[WHAT TO DO]
A) Please answer these from the text on the Henniges acquisition:
(i) What percentage interest in Henniges went to AVIC Automotive Systems Holding Co. Ltd.?
(ii) What annual sales figure was reported for Henniges in 2014?
(iii) In what year was BHR formed?
B) Reproduce the text on the Henniges acquisition word for word, from "Henniges Automotive Holdings, Inc., a" down to "Holding Co. Ltd.".

(EXTRACT)

The transaction gave Chinese companies direct control of technology with possible military applications and, therefore, has national security implications.

Concerns over the transaction were laid out in an August 4, 2019, letter by Republican Senator Chuck Grassley of Iowa, who is the Chairman of the Finance Committee.

Henniges Automotive Holdings, Inc., a Michigan-based supplier of anti-vibration components was acquired in 2015 with the controlling 51 percent interest going to China’s AVIC Automotive Systems Holding Co. Ltd.

While Henniges has said its annual sales are now $1 billion, up from a reported $824.8 million in 2014 and $611 million in 2011, the growth has not resulted in any reported employment increases in Michigan.

In a news release, Henniges touted the $600 million deal as “one of the largest acquisitions by a Chinese company of a U.S.-based automotive manufacturing company in history,” reported Automotive News at the time.

AVIC – a subsidiary of Beijing-based Aviation Industry Corporation of China – is a $65 billion Chinese government-owned aerospace and defense conglomerate with over 100 subsidiaries and about 500,000 employees globally, currently ranked 163 in the Fortune Global 500.

This one transaction is just a small glimpse into the complex ownership structures among a network of Biden-related corporate entities that carried out a larger web of transactions.

The other company involved in the transaction with 49 percent interest in Henniges is a private equity firm called Bohai Harvest RST (BHR), funded with $1 billion from the Chinese government via the government-owned Bank of China.

BHR, as detailed by Peter Schwiezer in an excerpt from his book “Secret Empires,” was formed in 2013 as a merger between Chinese-government linked Bohai Capital and U.S.-based Rosemont Seneca Partners.

(End EXTRACT)
(EXTRACTED ENTRIES)

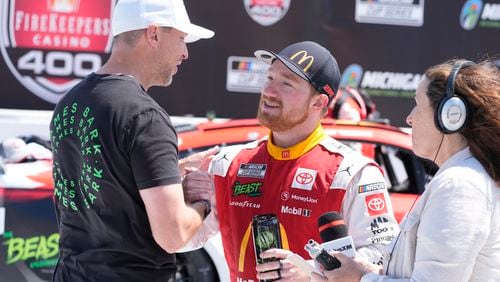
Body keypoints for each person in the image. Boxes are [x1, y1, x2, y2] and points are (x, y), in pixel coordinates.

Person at [183, 41, 399, 281]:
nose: (269, 91)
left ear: (319, 103)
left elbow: (383, 257)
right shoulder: (227, 163)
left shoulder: (353, 172)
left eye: (286, 83)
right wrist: (176, 198)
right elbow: (182, 241)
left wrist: (312, 271)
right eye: (270, 78)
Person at [49, 0, 215, 281]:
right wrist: (207, 203)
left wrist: (170, 173)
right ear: (153, 34)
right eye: (182, 39)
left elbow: (107, 181)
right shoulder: (145, 116)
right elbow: (173, 235)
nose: (185, 53)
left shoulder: (69, 102)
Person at [313, 59, 500, 281]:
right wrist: (369, 272)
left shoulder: (459, 185)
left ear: (451, 116)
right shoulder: (460, 178)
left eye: (418, 105)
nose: (409, 118)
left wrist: (359, 278)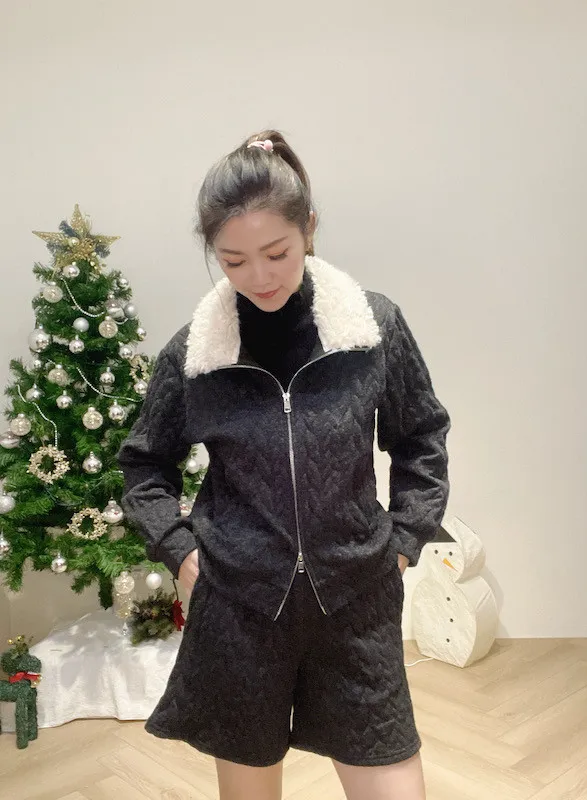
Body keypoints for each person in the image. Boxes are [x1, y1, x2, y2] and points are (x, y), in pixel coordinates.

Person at [117, 129, 451, 800]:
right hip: (240, 611)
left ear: (309, 229)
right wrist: (183, 555)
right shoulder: (196, 354)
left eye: (277, 253)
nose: (260, 277)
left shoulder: (371, 329)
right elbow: (143, 466)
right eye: (233, 260)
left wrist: (404, 542)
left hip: (355, 602)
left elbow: (421, 438)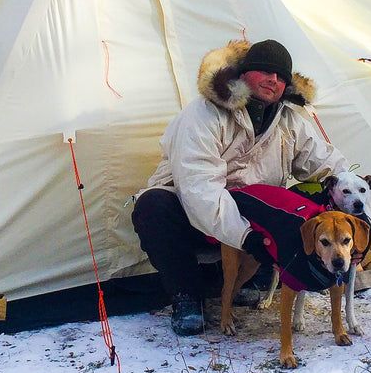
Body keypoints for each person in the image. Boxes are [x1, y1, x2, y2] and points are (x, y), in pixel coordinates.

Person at [132, 38, 352, 335]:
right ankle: (186, 296)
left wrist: (352, 194)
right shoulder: (204, 114)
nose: (272, 80)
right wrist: (245, 236)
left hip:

(End EXTRACTED ENTRIES)

[LIST OF SOLUTIONS]
A)
(i) 51 percent
(ii) $824.8 million
(iii) 2013

B)
Henniges Automotive Holdings, Inc., a Michigan-based supplier of anti-vibration components was acquired in 2015 with the controlling 51 percent interest going to China’s AVIC Automotive Systems Holding Co. Ltd.